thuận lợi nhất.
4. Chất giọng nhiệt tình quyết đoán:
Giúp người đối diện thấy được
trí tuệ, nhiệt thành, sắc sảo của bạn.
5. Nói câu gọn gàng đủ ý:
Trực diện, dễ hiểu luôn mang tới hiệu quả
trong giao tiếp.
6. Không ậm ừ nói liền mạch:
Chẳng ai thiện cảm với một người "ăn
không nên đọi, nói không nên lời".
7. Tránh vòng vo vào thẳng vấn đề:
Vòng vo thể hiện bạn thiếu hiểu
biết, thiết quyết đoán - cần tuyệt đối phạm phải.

..............................

Exactly as shown above, return all of the entries.

thuận lợi nhất.
4. Chất giọng nhiệt tình quyết đoán:
Giúp người đối diện thấy được
trí tuệ, nhiệt thành, sắc sảo của bạn.
5. Nói câu gọn gàng đủ ý:
Trực diện, dễ hiểu luôn mang tới hiệu quả
trong giao tiếp.
6. Không ậm ừ nói liền mạch:
Chẳng ai thiện cảm với một người "ăn
không nên đọi, nói không nên lời".
7. Tránh vòng vo vào thẳng vấn đề:
Vòng vo thể hiện bạn thiếu hiểu
biết, thiết quyết đoán - cần tuyệt đối phạm phải.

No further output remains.